“Until now there has been very little cooperation between these two blocs,” Mr. Larsson said. He said that although the government appeared to be weak and unstable, it was likely to survive for a full, four-year term.
But voices on the right and the left were highly critical of the deal.
“The Center Party and the Liberals have been duped,” said Ulf Kristersson, leader of the Moderate Party, referring to private assurances that Mr. Lofven made to the Left Party. He and Ebba Busch Thor, the leader of the other member of last year’s four-party bloc, the Christian Democrats, declared the alliance dead.
Ms. Busch Thor called the new arrangement “an unholy alliance.”
Former Prime Minister Carl Bildt, a moderate, wrote on Twitter: “After some sort of secret supplementary agreement with the ex-Communists PM Löfven will be back as PM in Sweden again. And with policies leaning in the other direction. Messy arrangement.”

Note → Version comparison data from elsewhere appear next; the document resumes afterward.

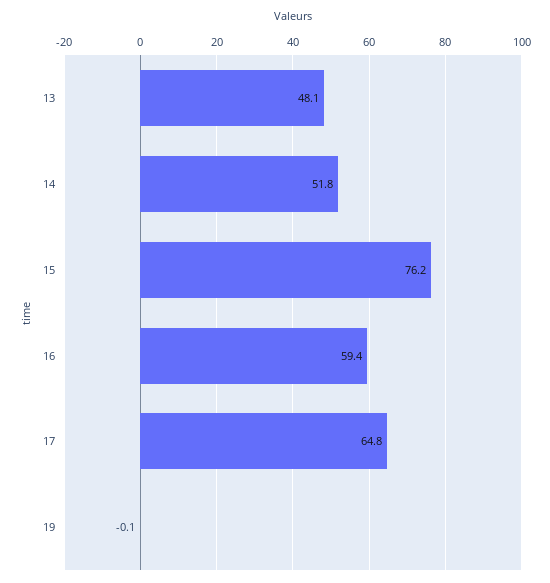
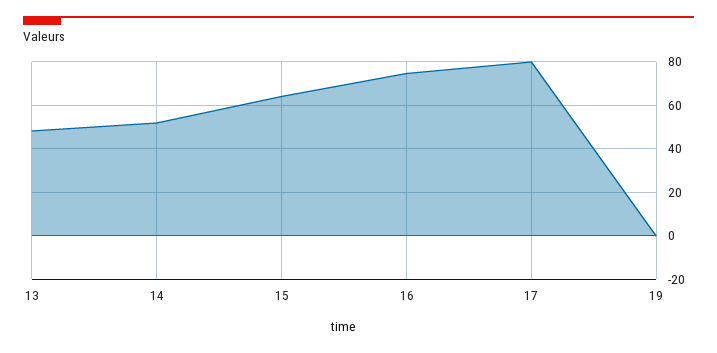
  {
    "13": 48.1,
    "14": 51.8,
-   "15": 76.2,
+   "15": 65,
-   "16": 59.4,
+   "16": 75,
-   "17": 64.8,
+   "17": 80,
    "19": -0.1
  }

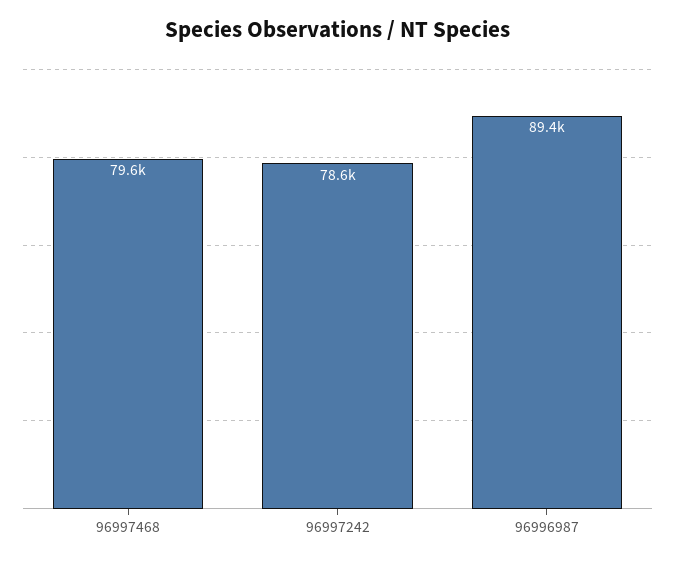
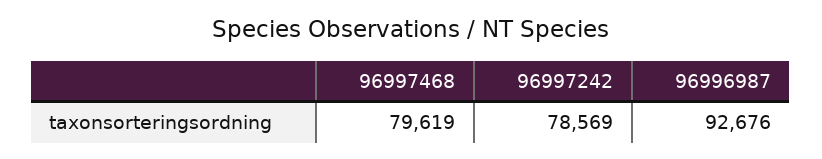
  {
    "96997468": 79619,
    "96997242": 78569,
-   "96996987": 89400
+   "96996987": 92676
  }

“A historic mistake,” a former Left Party politician, Rossana Dinamarca, said on Twitter. “They have let in a Social Democrat-led right-wing government without getting anything in return.”
On Thursday, three longtime Green politicians left the party in protest. One of them, Carl Schlyter, told the public broadcaster SVT that the left bloc would have been more effective in the opposition than peddling a conservative agenda.
“People who are struggling have very few places to turn in this agreement,” he said.
Daniel Suhonen, the head of Katalys, a trade union research group, said the mix of free-market policies, weakened worker protections and potentially relaxed migration rules could backfire in favor of the Sweden Democrats.